AMD Quietly Introduces Ryzen 3 5100 Quad-Core Processor For AM4
source?
AM4!
I mean, i said new CPU's were coming to AM4 a while back but this isn't what i had in mind.
My guess is AM4 is their budget platform now - they want to keep selling A520 and B550 boards (and the chipsets) with some AM4 CPUs to the low end market, while AM5 matures and gets cheaper over time
It makes sense for them to sell one generation old + the new at the same time, so they can keep two production lines running at any given time.
That way their budget stuff isn't fighting for fab space of the high end parts
it spreads the risk out, and lets them get more products to market against all those seemingly random launch shortages we've suffered
That video explains what's been niggling in my mind with intels un-Efficiency cores: The AMD cores are using 1.5-2W each on those 96-128 core chips. Those arent even the new C cores.
~100W to 6 3D gaming P cores and 35W over 16 C cores?
Yeah, that would work wonders. Imagine office PC's and laptops at that power level, if they arent boosting them out of their efficiency curves.

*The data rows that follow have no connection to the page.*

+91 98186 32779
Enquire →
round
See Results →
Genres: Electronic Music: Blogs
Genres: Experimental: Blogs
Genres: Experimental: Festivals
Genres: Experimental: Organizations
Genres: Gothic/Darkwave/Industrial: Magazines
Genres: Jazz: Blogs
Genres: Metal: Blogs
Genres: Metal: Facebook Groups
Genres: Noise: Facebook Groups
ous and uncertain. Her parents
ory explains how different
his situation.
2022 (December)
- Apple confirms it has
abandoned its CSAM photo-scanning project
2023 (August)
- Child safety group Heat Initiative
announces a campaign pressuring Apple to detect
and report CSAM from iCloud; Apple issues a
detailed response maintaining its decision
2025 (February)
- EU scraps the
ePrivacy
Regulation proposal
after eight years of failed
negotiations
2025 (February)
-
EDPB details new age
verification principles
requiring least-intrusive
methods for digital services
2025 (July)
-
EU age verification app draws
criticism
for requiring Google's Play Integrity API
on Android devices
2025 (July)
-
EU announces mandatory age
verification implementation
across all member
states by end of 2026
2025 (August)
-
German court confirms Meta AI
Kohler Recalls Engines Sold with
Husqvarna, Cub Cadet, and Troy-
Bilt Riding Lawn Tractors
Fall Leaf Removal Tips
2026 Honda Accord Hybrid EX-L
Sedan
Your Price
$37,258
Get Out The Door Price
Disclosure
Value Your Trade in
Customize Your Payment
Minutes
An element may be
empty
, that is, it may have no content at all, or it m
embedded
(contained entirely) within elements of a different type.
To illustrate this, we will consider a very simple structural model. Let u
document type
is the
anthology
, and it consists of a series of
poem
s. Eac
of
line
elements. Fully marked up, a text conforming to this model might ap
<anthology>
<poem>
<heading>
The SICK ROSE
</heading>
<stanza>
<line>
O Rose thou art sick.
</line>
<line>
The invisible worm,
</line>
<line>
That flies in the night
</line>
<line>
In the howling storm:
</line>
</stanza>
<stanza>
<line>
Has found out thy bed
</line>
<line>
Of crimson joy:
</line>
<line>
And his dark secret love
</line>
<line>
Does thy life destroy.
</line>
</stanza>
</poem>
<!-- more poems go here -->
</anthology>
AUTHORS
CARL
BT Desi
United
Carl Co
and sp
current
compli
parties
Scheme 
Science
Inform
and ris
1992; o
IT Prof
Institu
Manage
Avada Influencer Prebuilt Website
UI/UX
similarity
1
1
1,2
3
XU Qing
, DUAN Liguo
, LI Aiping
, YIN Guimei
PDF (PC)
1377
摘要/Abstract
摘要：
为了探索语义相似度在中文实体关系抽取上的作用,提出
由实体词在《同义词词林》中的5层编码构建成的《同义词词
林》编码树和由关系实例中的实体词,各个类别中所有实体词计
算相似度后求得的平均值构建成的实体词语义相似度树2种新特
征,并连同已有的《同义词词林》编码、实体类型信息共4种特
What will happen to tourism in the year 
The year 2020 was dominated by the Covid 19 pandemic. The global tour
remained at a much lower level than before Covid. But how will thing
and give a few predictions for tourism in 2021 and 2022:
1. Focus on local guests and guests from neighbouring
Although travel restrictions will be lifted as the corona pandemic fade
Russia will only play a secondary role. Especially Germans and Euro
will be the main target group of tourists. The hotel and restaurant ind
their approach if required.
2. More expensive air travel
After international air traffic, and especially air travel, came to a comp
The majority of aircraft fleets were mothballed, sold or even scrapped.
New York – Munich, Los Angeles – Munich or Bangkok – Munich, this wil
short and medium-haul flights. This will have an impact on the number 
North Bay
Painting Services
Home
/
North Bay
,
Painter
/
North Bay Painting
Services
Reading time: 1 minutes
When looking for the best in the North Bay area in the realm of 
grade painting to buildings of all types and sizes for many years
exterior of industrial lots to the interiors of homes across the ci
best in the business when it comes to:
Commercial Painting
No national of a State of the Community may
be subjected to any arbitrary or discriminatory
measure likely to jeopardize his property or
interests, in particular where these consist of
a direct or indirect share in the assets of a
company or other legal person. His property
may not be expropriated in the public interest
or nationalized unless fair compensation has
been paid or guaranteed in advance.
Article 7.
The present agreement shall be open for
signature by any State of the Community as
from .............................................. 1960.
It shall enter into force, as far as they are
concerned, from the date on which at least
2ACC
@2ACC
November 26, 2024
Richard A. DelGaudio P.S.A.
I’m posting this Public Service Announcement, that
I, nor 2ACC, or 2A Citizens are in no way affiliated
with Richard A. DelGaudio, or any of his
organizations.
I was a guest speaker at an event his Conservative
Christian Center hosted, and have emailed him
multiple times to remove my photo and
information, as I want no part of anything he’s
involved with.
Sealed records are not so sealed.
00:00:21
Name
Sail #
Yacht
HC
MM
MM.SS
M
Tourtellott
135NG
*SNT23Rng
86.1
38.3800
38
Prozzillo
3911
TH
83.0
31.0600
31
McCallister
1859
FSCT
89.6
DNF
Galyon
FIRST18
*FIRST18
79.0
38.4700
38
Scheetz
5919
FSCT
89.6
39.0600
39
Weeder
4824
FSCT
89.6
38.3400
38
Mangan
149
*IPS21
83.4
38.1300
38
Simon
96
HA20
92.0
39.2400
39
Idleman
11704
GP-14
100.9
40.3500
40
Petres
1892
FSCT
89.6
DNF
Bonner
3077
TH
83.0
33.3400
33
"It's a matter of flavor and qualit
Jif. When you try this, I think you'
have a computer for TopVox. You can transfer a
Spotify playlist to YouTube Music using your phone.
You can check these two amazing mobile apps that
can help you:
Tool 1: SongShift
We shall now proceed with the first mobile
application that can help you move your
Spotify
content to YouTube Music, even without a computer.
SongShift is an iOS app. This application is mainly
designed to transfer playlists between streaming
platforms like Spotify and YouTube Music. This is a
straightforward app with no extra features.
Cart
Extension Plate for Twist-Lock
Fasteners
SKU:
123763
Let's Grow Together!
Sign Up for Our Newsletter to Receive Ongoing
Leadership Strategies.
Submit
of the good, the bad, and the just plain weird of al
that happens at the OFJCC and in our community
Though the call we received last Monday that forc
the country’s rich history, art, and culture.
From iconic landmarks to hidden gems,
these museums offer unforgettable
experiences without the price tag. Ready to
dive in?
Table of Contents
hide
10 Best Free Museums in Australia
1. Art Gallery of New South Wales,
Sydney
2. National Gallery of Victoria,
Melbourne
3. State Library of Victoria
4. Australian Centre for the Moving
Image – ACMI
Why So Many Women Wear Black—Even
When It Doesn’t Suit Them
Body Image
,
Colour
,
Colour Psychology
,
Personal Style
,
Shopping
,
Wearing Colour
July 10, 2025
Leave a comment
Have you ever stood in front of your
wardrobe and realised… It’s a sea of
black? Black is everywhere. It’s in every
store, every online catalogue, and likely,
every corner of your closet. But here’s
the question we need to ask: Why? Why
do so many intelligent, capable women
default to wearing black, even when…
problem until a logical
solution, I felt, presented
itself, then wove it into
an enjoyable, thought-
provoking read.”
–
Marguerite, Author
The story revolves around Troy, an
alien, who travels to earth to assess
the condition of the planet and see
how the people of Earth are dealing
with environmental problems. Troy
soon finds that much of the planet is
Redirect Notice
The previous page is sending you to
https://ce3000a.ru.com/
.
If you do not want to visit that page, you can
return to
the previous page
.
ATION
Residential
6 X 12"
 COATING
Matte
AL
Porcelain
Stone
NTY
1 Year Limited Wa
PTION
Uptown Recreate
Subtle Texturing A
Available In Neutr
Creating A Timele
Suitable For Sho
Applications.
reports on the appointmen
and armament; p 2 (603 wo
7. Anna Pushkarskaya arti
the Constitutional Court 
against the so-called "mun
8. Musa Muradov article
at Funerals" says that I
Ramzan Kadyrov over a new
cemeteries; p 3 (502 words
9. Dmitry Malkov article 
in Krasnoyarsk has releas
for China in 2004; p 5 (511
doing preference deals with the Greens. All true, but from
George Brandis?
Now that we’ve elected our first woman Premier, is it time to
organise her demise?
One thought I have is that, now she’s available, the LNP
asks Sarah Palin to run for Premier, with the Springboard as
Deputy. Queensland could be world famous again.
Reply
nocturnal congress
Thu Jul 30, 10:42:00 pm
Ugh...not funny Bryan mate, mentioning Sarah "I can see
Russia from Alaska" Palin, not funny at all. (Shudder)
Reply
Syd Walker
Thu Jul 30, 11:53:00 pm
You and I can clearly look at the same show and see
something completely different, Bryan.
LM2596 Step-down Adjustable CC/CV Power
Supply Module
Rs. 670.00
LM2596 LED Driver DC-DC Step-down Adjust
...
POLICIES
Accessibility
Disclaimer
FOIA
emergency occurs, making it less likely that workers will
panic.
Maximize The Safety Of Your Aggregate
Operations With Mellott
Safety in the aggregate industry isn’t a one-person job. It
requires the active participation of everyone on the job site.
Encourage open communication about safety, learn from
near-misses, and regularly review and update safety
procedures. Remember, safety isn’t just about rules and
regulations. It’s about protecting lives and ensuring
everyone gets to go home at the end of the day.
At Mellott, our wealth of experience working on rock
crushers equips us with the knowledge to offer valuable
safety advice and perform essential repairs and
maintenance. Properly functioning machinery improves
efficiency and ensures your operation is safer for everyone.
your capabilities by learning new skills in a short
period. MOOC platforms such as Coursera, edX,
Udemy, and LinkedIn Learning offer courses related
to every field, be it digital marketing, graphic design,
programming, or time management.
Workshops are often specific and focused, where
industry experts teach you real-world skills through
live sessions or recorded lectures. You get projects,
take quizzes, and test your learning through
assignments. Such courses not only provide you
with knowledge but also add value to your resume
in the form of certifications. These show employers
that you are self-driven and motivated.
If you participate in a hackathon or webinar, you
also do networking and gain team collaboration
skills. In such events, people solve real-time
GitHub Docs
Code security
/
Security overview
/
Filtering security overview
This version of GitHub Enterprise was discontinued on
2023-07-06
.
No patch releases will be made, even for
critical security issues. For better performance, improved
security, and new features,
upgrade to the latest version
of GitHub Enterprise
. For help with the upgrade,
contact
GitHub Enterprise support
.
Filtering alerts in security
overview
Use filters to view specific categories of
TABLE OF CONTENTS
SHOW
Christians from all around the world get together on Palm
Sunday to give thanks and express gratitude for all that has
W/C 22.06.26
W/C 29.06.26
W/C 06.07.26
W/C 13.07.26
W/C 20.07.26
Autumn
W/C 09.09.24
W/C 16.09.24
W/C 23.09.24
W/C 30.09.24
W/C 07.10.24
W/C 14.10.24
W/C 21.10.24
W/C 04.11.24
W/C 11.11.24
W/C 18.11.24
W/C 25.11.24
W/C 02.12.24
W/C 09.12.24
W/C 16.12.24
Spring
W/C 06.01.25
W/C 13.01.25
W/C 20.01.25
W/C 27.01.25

It is a bit of neverending conundrum with chips - desired optimization points. As a manufacturer, do you want or can you sell efficiency as the main point? CPUs are a little trickier at that but GPUs might be an easier example - would you want an RTX 4090 at 300W power limit? How about 150W? Given that everything that would go into such product remains the same, meaning the cost would also be the same.
There is always possibility of limiting the larger CPU (or GPU) to the desired spot. AMD even has ECO mode. Both AMD and Intel (and Nvidia) have configurable power limits and depending on specific thing and needs also frequency limits. Basically, take a 7800X3D, limit its frequency to 3GHz and set the power limit at 24W and see where it leaves you and whether you would be willing to pay the cost for the results you get. Would be an interesting test, to be honest.
power efficiency is the key here - 16 core 32 thread laptops in a 45W power limit is entirely plausible, and that would shake up the market a lot
These are different in that even power limited and optimised they're well under the wattage you can achieve on anything else - played with a zen3+ DDR5 laptop and it was 3-4W per core in MT and 6W peak ST, 2-3x higher than these epyc cores, which again are not based on the C core design.
Dont you think the limited release 5600x3D seems like the perfect thing to pair up with a bunch of C-cores? Memory light tasks get the 3D cache, core/thread heavy tasks get the C-cores.
Big big deal here is that the C-cores are also physically smaller, they can get more in the same physical space and produce more per wafer. That helps out the bottom line a lot.